The exploitation of women in the sex trade is no longer an urban issue but is well established in smaller rural regions of Ireland, according to Ruhama.
Today (August 22nd) the Dublin-based NGO which supports women affected by prostitution published its Annual Statistics Report for 2010. Citing the increasing role played by mobile phones and the internet in advertising prostitution in Ireland the report observes that prostitution is no longer restricted to large urban areas but is a presence now in even the smallest rural communities. “It is happening in small communities in apartments, over shops and pubs – hidden in plain sight. Women are moved quickly and sometimes frequently and the criminals involved remain at arms length hiding behind a computer screen”.
The report shows that Ruhama worked with women from 31 different countries during the course of 2010, highlighting both the globalised nature of the sex trade in this country and the fact that trafficking is playing an increasing role in forcing women and young girls into prostitution. Of the 140 women the NGO supported through casework, 80 had been trafficked into Ireland. 61% of those trafficked came from Nigeria with Romania, Cameroon, Albania, Moldova and Ghana the next significant cohort. Other women came from countries in Eastern Europe, Africa and Asia.
Commenting on the statistics CEO Sarah Benson said, “This truly exemplifies the global nature of prostitution and trafficking and reflects the complexity of a frontline response such as that offered by Ruhama. We are constantly adapting to ensure that we are mindful and respectful of the diverse cultural backgrounds of the women accessing our services”.

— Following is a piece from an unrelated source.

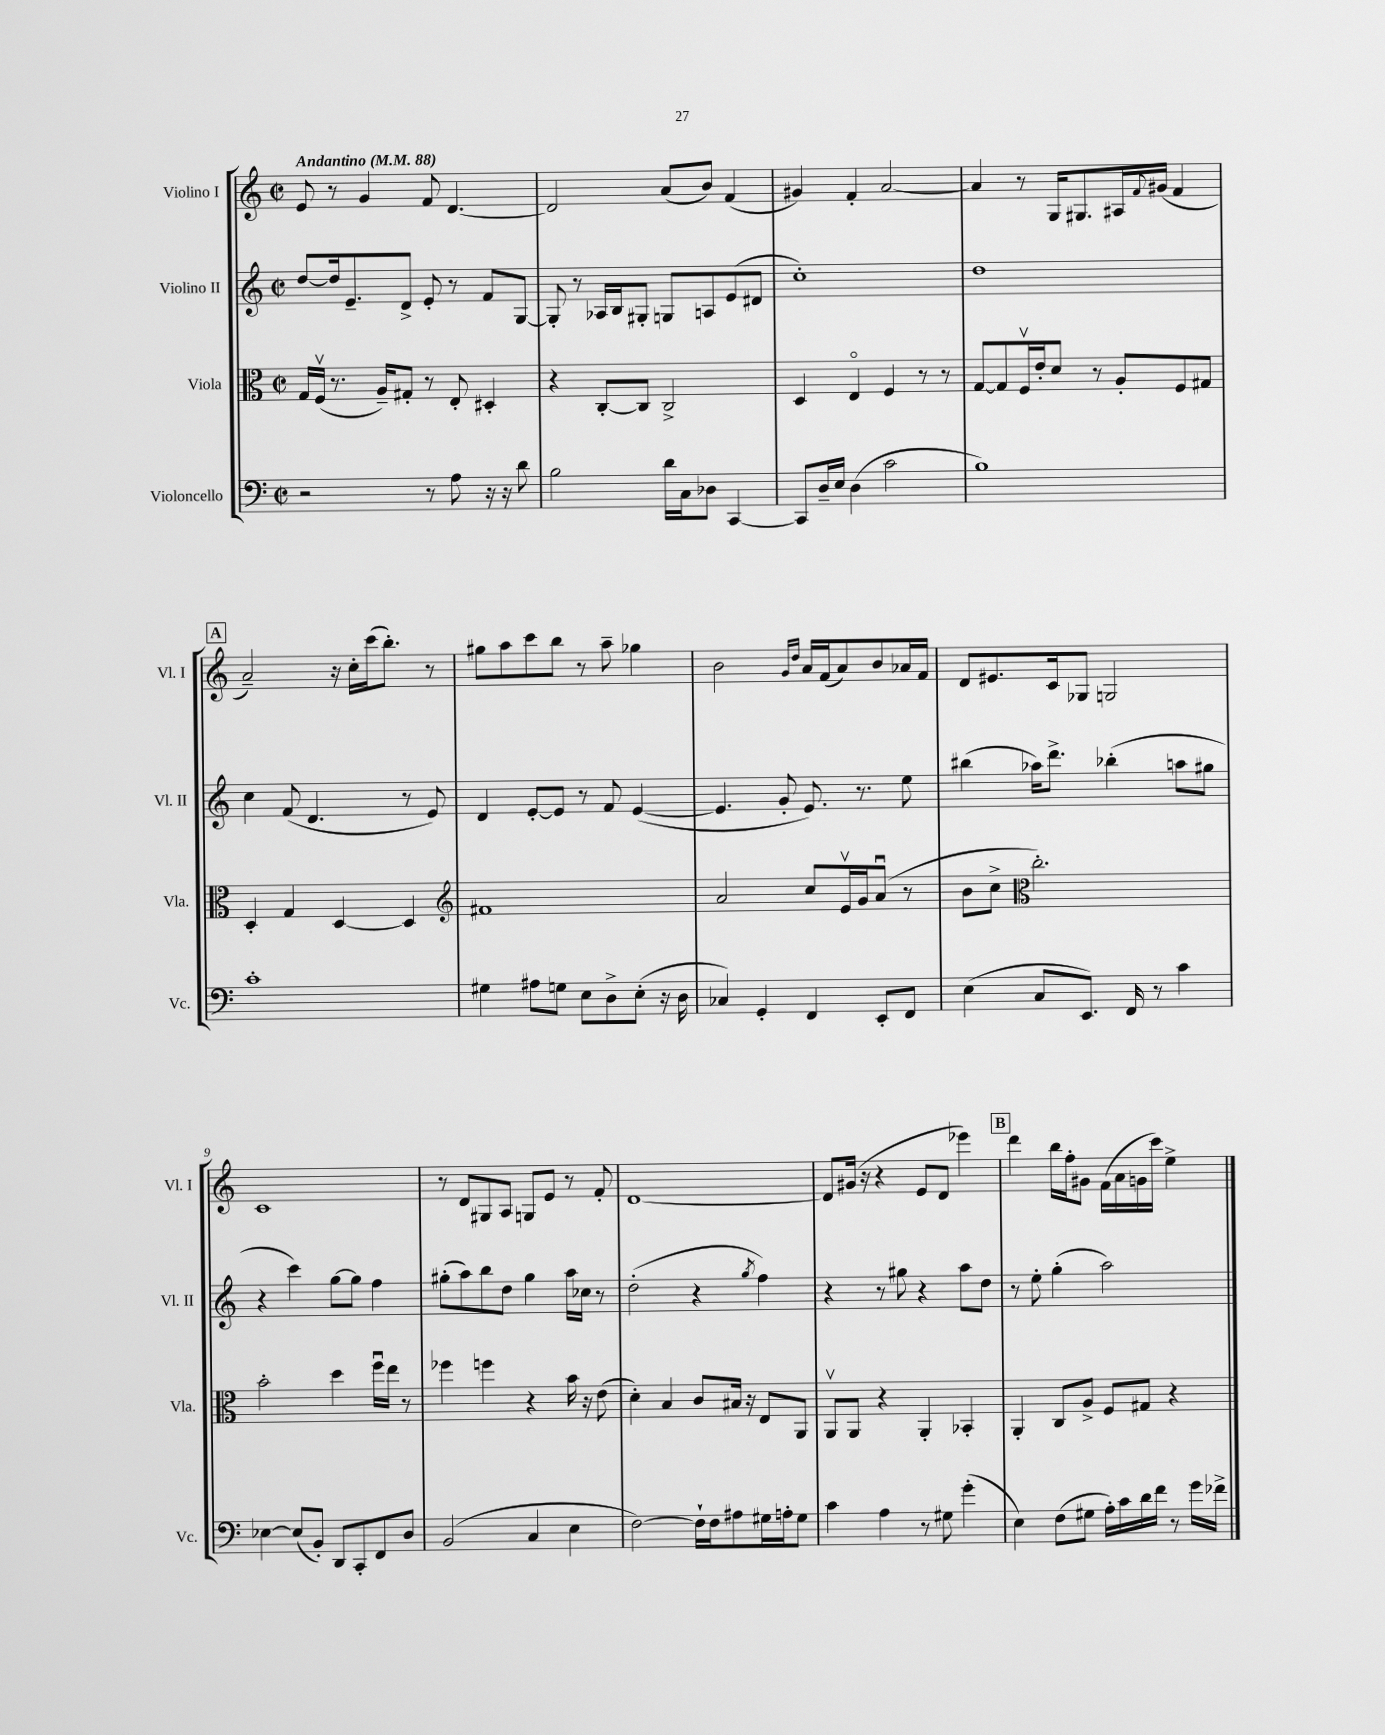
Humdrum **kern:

Intoducing the report, Sarah Benson observes that the focus has turned in recent times, from the women and girls, and the small number of men and boys who are in prostitution towards those who are profiting. In this regard, she calls for the criminalisation of those who purchase sexual services. “There are a minority of men in Ireland who buy sex”, she said. “Most sex buyers are married or in relationships and will have a higher than average number of sex partners compared to non-sex buyers. The attitudes expressed by sex buyers surveyed, towards the women they buy are deeply troubling and indicate a total lack of respect and in some cases serious antagonism for the women involved.”
Through a combination of casework and street outreach Ruhama worked with a total of 204 women last year, an increase on 2009 of 4%.